Among the entries below, please repeat exactly and only the lines from the line containing "left back paw: (223, 654)" to the line containing "right knee: (418, 926)", both lines included.

**Limb landmark coordinates**
######

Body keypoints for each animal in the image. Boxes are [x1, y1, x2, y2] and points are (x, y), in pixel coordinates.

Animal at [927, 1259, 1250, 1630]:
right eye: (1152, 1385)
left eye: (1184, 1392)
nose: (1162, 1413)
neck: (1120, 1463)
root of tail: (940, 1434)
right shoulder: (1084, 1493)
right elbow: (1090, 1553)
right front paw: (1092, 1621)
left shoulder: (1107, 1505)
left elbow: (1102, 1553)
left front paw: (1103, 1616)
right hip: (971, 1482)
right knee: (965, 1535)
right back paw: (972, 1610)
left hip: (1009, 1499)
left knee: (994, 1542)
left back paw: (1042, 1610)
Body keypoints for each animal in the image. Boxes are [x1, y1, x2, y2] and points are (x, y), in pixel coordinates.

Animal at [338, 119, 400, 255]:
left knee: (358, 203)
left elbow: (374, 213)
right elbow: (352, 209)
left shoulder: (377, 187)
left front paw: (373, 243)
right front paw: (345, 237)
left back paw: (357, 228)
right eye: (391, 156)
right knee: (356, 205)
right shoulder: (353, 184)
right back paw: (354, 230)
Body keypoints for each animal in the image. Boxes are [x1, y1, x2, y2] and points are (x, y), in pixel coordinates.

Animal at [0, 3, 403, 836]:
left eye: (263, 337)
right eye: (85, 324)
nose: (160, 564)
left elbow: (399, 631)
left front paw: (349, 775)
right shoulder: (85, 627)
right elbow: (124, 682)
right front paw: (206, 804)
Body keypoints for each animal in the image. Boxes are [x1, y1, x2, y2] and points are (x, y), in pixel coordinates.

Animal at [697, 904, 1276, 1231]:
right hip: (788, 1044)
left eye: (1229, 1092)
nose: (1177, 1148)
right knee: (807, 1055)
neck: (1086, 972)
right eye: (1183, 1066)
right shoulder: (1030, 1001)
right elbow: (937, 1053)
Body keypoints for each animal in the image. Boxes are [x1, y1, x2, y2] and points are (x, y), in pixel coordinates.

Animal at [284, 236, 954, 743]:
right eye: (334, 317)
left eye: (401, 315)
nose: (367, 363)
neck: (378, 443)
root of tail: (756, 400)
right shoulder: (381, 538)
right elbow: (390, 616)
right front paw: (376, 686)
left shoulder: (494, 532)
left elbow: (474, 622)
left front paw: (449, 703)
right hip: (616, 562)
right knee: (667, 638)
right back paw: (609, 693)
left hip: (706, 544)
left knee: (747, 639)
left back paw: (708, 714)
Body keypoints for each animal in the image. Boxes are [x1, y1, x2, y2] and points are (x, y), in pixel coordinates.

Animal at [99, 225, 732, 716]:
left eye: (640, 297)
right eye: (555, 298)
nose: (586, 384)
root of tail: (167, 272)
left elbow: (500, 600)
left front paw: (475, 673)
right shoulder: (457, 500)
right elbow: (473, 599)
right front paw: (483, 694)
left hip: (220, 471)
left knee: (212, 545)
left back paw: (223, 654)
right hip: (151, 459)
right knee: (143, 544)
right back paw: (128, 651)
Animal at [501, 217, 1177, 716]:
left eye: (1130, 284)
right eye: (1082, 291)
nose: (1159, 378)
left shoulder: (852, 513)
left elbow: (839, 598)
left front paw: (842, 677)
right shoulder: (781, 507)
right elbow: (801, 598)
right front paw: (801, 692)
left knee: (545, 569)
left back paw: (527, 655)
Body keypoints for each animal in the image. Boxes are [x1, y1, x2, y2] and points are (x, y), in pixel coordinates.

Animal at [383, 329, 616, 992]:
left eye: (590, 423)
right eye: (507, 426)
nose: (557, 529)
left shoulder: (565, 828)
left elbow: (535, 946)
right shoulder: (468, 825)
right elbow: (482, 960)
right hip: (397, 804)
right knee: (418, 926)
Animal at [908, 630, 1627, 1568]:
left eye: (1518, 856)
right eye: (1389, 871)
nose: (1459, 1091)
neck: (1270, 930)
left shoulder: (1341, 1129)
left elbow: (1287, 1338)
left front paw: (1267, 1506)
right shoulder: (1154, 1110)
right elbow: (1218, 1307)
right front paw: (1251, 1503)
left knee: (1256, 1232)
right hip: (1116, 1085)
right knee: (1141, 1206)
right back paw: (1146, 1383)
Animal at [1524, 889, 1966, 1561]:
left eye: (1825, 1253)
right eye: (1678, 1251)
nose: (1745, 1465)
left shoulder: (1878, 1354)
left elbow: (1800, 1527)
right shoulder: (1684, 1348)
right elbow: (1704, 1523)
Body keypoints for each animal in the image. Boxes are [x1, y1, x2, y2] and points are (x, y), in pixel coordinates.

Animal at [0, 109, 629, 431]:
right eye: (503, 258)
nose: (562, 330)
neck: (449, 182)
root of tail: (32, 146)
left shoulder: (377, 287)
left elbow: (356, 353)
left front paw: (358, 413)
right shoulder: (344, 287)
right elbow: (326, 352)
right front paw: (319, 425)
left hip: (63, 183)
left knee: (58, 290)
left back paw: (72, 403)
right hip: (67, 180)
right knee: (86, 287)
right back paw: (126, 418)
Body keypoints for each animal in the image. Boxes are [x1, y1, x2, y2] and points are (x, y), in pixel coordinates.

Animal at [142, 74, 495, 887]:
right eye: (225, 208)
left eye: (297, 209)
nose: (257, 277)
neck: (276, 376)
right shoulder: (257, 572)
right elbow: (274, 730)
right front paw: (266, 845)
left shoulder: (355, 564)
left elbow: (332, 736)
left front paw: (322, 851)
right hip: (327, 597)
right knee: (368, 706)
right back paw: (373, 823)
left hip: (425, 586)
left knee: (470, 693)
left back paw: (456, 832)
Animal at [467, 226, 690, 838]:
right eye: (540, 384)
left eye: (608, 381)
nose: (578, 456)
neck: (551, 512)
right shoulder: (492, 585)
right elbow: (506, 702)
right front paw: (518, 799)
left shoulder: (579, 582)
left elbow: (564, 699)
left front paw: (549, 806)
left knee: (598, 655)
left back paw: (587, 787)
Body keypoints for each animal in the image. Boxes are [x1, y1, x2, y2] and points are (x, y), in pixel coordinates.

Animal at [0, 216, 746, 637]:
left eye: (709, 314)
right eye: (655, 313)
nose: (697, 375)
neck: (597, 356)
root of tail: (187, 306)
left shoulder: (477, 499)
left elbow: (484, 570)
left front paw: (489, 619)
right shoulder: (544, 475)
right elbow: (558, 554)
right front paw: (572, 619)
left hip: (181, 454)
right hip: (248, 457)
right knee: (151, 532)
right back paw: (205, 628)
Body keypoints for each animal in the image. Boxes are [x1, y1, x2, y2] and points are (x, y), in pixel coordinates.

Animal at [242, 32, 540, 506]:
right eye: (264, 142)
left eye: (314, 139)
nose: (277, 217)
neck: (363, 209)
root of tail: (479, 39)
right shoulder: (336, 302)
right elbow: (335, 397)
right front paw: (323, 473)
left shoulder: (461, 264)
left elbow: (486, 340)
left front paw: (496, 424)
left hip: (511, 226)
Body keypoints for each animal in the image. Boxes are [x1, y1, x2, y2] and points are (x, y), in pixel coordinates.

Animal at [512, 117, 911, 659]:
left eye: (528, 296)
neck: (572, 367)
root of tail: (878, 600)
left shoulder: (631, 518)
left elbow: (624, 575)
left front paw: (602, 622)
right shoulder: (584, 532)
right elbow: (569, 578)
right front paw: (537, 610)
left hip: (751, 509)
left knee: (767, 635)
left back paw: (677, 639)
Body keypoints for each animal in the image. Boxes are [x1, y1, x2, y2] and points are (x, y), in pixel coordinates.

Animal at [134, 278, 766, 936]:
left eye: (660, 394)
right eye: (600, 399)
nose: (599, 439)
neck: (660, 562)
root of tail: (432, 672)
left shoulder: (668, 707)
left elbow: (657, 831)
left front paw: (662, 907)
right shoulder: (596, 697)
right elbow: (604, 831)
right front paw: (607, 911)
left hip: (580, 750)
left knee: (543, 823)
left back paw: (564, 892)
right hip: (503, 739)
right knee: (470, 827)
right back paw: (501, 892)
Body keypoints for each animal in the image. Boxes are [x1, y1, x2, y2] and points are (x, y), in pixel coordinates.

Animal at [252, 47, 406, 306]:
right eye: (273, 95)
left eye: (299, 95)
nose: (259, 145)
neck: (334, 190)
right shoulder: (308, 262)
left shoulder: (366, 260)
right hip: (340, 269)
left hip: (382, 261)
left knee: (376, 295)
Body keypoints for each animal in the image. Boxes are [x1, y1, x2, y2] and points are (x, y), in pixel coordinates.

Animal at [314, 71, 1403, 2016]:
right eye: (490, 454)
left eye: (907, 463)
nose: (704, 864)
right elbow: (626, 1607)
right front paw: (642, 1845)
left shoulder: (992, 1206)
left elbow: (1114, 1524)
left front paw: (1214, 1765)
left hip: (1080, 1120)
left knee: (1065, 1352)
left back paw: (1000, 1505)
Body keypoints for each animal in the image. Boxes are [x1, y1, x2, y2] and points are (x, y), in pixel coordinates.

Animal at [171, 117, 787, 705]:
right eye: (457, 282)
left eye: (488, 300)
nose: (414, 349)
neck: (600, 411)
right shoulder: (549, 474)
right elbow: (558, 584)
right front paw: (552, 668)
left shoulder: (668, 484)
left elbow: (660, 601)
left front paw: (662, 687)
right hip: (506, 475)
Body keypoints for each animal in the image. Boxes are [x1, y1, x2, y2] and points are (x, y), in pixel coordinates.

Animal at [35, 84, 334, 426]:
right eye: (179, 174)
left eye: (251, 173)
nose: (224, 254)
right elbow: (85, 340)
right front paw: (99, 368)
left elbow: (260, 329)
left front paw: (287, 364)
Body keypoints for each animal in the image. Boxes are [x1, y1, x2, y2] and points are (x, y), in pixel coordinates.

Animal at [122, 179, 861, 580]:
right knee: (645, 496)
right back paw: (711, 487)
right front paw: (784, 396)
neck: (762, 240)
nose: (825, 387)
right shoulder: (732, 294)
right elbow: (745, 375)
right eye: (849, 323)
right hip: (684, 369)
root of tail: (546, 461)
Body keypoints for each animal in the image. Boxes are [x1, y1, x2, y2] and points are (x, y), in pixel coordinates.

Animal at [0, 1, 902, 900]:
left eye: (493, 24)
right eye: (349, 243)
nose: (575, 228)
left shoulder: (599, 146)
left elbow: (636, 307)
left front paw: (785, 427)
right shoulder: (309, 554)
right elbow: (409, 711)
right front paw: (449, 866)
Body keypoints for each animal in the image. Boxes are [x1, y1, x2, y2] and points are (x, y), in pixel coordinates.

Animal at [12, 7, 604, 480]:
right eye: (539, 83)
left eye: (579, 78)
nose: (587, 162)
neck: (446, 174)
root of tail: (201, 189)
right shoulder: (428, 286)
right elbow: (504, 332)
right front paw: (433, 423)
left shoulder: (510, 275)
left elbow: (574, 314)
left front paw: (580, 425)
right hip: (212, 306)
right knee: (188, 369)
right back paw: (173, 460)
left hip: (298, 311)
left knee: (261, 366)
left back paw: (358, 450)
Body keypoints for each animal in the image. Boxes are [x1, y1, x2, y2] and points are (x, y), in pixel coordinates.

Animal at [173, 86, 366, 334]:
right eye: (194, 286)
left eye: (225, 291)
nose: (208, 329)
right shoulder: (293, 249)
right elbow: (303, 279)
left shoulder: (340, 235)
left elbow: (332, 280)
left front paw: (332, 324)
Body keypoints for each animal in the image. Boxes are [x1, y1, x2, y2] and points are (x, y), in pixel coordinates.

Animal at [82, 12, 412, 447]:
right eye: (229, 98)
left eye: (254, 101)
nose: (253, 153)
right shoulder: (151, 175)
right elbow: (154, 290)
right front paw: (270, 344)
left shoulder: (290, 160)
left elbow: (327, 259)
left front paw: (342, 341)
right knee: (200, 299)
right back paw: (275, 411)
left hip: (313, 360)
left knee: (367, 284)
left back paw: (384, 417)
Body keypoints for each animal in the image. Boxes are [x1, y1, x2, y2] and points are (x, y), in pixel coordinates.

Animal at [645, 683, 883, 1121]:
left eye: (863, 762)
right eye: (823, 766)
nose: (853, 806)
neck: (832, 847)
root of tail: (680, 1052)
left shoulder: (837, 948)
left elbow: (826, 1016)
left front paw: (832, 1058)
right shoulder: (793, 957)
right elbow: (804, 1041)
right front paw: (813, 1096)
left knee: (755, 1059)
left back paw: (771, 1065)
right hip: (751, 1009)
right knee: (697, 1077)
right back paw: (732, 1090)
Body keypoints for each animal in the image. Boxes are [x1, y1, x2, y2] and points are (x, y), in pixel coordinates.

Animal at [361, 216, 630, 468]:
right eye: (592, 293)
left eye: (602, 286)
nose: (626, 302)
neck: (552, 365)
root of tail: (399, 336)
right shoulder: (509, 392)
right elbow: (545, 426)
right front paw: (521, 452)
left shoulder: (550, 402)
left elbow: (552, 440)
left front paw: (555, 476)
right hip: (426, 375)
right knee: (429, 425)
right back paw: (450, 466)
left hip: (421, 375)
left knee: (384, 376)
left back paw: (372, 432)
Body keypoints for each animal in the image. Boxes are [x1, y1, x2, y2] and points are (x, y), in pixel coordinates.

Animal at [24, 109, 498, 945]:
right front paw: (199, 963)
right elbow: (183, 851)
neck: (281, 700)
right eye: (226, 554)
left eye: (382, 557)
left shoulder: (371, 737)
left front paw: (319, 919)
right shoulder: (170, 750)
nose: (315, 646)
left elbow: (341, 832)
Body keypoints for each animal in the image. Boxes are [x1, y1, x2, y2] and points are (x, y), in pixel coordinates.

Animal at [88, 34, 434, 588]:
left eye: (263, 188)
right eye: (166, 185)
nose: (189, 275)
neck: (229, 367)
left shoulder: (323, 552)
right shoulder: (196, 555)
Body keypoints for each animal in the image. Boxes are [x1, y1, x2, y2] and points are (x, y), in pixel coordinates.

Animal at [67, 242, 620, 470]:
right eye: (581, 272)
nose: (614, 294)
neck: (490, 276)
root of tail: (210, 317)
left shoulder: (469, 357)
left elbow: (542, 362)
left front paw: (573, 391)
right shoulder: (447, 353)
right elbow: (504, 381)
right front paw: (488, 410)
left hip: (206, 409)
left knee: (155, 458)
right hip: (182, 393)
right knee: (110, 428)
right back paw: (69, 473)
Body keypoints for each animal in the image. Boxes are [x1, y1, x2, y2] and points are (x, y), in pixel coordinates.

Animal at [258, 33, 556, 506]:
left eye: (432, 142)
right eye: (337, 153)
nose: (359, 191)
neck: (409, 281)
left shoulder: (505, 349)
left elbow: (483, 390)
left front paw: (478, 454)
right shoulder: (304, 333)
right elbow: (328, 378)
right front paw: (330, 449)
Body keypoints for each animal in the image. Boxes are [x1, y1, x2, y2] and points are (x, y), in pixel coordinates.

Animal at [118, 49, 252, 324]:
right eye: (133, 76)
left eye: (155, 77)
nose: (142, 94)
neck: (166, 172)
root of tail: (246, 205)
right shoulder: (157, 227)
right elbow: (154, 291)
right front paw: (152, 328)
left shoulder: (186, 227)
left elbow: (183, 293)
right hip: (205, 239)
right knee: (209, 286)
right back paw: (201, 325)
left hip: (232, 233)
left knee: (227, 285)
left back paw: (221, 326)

######

**TASK ANSWER**
left back paw: (223, 654)
right hip: (151, 459)
right knee: (143, 544)
right back paw: (128, 651)
Animal at [501, 217, 1177, 716]:
left eye: (1130, 284)
right eye: (1082, 291)
nose: (1159, 378)
left shoulder: (852, 513)
left elbow: (839, 598)
left front paw: (842, 677)
right shoulder: (781, 507)
right elbow: (801, 598)
right front paw: (801, 692)
left knee: (545, 569)
left back paw: (527, 655)
Body keypoints for each animal in the image. Boxes are [x1, y1, x2, y2] and points are (x, y), in pixel coordinates.

Animal at [383, 329, 616, 992]:
left eye: (590, 423)
right eye: (507, 426)
nose: (557, 529)
left shoulder: (565, 828)
left elbow: (535, 946)
right shoulder: (468, 825)
right elbow: (482, 960)
right hip: (397, 804)
right knee: (418, 926)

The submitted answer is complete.